EXERCISE DIRECTIONS: Output, word for word, every line from the line with "Para suporte, envie" through the final line of the data below.

RECORDS SUPPLIED:
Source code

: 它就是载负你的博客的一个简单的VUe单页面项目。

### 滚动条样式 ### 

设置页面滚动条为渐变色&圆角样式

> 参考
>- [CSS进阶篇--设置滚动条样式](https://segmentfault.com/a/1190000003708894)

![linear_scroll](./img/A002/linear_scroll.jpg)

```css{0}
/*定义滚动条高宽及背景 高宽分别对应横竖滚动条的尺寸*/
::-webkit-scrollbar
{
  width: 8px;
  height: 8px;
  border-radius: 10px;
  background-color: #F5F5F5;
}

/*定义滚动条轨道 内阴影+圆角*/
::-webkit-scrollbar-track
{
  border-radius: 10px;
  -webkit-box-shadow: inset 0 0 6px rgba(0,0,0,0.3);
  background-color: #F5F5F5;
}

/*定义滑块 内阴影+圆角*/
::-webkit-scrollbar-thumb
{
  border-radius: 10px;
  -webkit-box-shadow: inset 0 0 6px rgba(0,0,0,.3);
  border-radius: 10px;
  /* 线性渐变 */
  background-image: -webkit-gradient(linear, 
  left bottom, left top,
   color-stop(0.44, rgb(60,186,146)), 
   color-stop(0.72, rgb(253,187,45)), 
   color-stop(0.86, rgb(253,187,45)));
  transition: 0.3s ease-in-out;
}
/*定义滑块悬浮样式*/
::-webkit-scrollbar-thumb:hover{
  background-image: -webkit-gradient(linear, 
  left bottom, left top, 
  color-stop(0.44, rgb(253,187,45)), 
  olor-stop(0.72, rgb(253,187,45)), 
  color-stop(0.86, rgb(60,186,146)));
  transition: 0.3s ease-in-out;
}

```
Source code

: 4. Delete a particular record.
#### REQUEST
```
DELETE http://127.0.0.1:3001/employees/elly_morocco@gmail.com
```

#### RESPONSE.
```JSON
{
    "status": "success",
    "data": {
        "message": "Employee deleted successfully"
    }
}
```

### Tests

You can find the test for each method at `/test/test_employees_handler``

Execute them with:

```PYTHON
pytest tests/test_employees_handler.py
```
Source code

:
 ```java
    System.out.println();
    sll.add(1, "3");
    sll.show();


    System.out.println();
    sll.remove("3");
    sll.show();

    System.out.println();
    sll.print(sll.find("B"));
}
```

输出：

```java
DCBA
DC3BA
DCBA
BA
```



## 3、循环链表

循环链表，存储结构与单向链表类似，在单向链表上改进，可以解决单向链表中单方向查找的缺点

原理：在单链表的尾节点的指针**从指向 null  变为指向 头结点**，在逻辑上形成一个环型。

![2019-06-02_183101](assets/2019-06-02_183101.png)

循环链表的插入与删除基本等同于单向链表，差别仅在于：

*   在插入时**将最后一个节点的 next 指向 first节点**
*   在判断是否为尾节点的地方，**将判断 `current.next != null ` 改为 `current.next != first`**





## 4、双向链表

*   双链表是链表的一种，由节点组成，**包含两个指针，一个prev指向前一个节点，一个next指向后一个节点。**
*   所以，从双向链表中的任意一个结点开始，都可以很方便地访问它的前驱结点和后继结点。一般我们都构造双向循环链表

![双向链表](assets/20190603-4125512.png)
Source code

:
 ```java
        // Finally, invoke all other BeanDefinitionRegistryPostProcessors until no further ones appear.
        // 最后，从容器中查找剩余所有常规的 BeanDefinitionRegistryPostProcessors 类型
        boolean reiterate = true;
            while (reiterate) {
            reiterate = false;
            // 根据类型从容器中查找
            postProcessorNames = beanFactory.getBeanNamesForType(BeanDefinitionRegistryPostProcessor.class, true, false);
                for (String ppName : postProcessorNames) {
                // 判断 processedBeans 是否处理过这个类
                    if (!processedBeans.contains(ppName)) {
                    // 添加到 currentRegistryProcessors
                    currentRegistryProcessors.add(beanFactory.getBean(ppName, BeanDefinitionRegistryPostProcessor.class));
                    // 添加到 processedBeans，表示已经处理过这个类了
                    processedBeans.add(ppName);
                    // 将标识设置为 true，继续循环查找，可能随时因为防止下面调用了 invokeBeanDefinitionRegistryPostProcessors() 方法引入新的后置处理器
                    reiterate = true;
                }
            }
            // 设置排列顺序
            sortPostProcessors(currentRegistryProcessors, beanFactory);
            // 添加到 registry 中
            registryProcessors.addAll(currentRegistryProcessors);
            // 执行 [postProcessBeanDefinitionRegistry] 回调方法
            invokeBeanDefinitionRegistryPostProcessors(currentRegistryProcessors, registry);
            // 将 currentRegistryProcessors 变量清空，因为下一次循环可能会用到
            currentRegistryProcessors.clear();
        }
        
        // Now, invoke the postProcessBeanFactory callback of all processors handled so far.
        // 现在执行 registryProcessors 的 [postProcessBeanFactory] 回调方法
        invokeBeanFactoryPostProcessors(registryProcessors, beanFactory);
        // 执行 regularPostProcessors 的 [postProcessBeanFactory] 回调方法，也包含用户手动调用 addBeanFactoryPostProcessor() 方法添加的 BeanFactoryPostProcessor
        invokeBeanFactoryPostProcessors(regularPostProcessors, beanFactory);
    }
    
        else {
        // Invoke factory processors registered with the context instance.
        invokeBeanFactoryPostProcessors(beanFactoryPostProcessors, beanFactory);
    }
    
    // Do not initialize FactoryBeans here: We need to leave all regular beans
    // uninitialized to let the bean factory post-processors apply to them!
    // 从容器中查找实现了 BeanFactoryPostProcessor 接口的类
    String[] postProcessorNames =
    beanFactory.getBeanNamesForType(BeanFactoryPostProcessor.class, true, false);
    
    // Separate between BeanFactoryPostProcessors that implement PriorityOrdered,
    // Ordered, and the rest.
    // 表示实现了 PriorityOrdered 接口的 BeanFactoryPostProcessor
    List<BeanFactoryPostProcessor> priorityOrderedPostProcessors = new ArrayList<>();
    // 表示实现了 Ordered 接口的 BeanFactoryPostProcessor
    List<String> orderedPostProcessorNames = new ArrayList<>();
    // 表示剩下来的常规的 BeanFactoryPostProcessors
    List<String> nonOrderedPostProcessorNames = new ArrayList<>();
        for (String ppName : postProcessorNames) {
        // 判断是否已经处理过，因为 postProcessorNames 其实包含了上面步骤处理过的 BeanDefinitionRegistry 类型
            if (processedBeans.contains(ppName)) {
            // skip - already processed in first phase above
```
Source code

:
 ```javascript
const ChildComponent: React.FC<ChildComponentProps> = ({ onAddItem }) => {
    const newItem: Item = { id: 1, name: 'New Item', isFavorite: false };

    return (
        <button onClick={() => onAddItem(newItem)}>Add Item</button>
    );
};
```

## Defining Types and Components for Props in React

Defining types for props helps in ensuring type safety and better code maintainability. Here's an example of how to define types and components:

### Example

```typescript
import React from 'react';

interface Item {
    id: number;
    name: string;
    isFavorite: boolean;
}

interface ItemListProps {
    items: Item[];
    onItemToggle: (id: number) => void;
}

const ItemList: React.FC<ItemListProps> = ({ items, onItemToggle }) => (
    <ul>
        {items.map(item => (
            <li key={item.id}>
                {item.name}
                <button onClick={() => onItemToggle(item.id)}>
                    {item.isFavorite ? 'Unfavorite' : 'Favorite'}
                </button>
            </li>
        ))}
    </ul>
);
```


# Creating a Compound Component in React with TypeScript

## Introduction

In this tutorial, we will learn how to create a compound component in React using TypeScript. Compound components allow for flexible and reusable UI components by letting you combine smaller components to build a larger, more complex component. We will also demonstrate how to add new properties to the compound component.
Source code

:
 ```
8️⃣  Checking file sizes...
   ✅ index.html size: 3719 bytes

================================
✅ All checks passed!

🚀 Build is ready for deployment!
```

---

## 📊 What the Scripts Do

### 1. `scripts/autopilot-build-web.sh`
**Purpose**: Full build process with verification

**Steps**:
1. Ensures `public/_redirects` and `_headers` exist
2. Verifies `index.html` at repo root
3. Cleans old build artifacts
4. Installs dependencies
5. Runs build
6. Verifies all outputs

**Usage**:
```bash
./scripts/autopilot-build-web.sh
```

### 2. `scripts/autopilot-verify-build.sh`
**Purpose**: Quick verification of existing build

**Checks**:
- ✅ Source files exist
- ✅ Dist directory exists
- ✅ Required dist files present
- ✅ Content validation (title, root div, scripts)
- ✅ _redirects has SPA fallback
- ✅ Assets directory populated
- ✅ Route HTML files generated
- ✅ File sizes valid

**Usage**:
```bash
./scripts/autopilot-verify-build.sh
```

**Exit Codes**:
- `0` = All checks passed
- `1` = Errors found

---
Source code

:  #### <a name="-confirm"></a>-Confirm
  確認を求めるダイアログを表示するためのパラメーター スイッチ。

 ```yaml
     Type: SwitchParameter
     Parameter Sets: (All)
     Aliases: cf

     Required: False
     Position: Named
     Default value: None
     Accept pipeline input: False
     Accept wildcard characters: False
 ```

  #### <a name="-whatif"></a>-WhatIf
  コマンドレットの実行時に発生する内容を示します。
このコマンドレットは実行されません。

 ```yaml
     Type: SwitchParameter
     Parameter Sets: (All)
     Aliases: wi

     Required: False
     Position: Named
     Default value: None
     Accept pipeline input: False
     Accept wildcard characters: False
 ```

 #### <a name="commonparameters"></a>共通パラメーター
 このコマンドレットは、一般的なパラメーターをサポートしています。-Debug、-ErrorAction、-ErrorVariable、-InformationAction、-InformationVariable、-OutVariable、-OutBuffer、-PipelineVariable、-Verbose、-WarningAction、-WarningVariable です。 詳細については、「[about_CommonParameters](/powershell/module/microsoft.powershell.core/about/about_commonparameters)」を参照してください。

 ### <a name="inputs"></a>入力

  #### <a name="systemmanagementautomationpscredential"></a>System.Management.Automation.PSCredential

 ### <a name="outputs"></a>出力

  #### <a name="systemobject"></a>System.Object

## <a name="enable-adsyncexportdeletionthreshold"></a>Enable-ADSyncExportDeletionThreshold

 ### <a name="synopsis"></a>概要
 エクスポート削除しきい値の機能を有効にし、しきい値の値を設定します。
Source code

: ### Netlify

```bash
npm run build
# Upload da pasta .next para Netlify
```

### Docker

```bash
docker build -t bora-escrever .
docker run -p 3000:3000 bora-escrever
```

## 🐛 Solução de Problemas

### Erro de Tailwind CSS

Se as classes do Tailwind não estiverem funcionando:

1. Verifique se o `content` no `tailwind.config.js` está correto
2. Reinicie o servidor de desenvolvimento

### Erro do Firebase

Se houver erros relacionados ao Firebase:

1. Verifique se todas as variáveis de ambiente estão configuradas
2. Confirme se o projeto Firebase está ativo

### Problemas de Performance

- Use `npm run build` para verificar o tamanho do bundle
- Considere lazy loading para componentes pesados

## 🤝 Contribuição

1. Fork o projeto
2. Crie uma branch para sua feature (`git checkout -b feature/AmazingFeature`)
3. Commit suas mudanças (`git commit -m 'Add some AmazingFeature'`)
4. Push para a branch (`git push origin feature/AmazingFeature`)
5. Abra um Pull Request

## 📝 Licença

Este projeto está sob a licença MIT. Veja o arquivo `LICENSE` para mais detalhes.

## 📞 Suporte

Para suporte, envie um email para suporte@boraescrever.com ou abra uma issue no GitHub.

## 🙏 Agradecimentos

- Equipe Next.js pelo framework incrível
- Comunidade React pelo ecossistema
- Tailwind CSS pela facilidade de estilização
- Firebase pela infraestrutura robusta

WRITTEN RESPONSE:
Para suporte, envie um email para suporte@boraescrever.com ou abra uma issue no GitHub.

## 🙏 Agradecimentos

- Equipe Next.js pelo framework incrível
- Comunidade React pelo ecossistema
- Tailwind CSS pela facilidade de estilização
- Firebase pela infraestrutura robusta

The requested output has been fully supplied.